Scientists appeal to Rajoelina to protect Madagascar’s biodiversity

By AT editor - 30 April 2019 at 4:58 am
Scientists appeal to Rajoelina to protect Madagascar’s biodiversity

Scientists from across the globe are placing some pressure on President Andry Rajoelina of Madagascar to ensure he makes biodiversity conservation a priority of his five-year term.

The researchers from 16 different universities and organizations, including the University of Antananarivo, World Wide Fund for Nature (WWF) Madagascar and the International Union for Conservation of Nature (IUCN), published their paper in Nature Sustainability on Monday.

“Last chance for Madagascar’s biodiversity” makes an appeal on behalf of the world for Rajoelina to rein in environmental crime and corruption, and ensure that sustainable development protects Madagascar’s treasures.

“The United States has the Statue of Liberty, France has the Eiffel Tower,” said co-author Dr.
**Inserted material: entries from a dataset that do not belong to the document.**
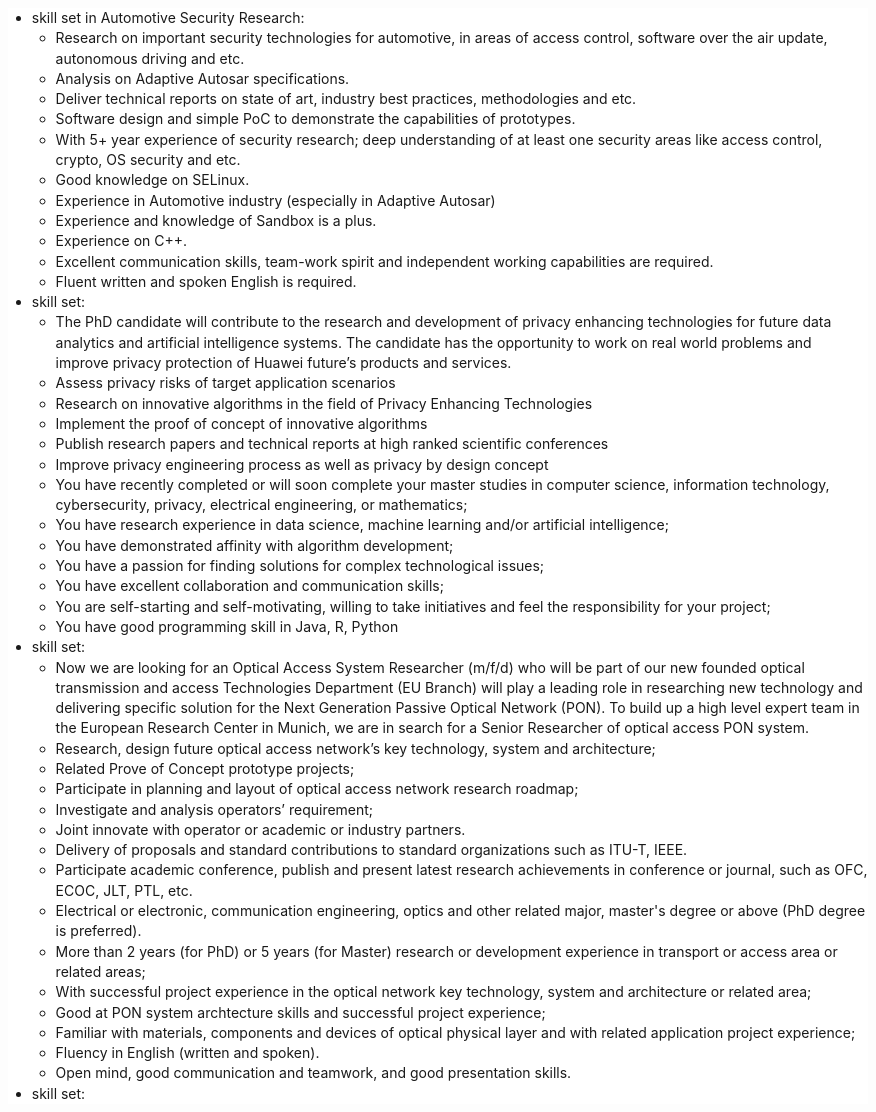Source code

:+ skill set in Automotive Security Research:
	- Research on important security technologies for automotive, in areas of access control, software over the air update, autonomous driving and etc.
	- Analysis on Adaptive Autosar specifications.
	- Deliver technical reports on state of art, industry best practices, methodologies and etc.
	- Software design and simple PoC to demonstrate the capabilities of prototypes.
	- With 5+ year experience of security research; deep understanding of at least one security areas like access control, crypto, OS security and etc.
	- Good knowledge on SELinux.
	- Experience in Automotive industry (especially in Adaptive Autosar)
	- Experience and knowledge of Sandbox is a plus.
	- Experience on C++.
	- Excellent communication skills, team-work spirit and independent working capabilities are required.
	- Fluent written and spoken English is required.
+ skill set:
	- The PhD candidate will contribute to the research and development of privacy enhancing technologies for future data analytics and artificial intelligence systems. The candidate has the opportunity to work on real world problems and improve privacy protection of Huawei future’s products and services.
	- Assess privacy risks of target application scenarios
	- Research on innovative algorithms in the field of Privacy Enhancing Technologies
	- Implement the proof of concept of innovative algorithms
	- Publish research papers and technical reports at high ranked scientific conferences
	- Improve privacy engineering process as well as privacy by design concept
	- You have recently completed or will soon complete your master studies in computer science, information technology, cybersecurity, privacy, electrical engineering, or mathematics;
	- You have research experience in data science, machine learning and/or artificial intelligence;
	- You have demonstrated affinity with algorithm development;
	- You have a passion for finding solutions for complex technological issues;
	- You have excellent collaboration and communication skills;
	- You are self-starting and self-motivating, willing to take initiatives and feel the responsibility for your project;
	- You have good programming skill in Java, R, Python
+ skill set:
	- Now we are looking for an Optical Access System Researcher (m/f/d) who will be part of our new founded optical transmission and access Technologies Department (EU Branch) will play a leading role in researching new technology and delivering specific solution for the Next Generation Passive Optical Network (PON). To build up a high level expert team in the European Research Center in Munich, we are in search for a Senior Researcher of optical access PON system.
	- Research, design future optical access network’s key technology, system and architecture;
	- Related Prove of Concept prototype projects;
	- Participate in planning and layout of optical access network research roadmap;
	- Investigate and analysis operators’ requirement;
	- Joint innovate with operator or academic or industry partners.
	- Delivery of proposals and standard contributions to standard organizations such as ITU-T, IEEE.
	- Participate academic conference, publish and present latest research achievements in conference or journal, such as OFC, ECOC, JLT, PTL, etc.
	- Electrical or electronic, communication engineering, optics and other related major, master's degree or above (PhD degree is preferred).
	- More than 2 years (for PhD) or 5 years (for Master) research or development experience in transport or access area or related areas;
	- With successful project experience in the optical network key technology, system and architecture or related area;
	- Good at PON system archtecture skills and successful project experience;
	- Familiar with materials, components and devices of optical physical layer and with related application project experience;
	- Fluency in English (written and spoken).
	- Open mind, good communication and teamwork, and good presentation skills.
+ skill set:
Jonah Ratsimbazafy of the University of Antananarivo. “For us in Madagascar it is our biodiversity … which is the unique heritage we are known for around the world. We cannot let these natural wonders, including 100 different types of lemur found nowhere else, disappear.”

The five policy proposals highlight the need for new investment in protected areas, forest restoration because of fuel wood harvesting, and new infrastructure and development that protects biodiversity. The scientists asked Rajoelina to get tough on environmental crime and corruption, while protecting the connection of local communities to their natural resources.

Lead study author Dr. Julia Jones of the University of Bangor in the UK noted Madagascar’s extreme poverty must be considered with conservation plans. “Conservation therefore needs to contribute to, and not detract from, national efforts targeting economic development,” she said. “It must not make situations worse for the rural poor who are so often marginalized in decision making.”

Dr. Herizo Andrianandrasana, a leading Malagasy conservationist, said the exploitation of biodiversity benefits the few who profit from rosewood trafficking, illegal mining in protected areas, or the prohibited trade in critically endangered tortoises.

“However, the costs are widespread and affect all Malagasy,” he warned, and the damage must be stopped before it is too late.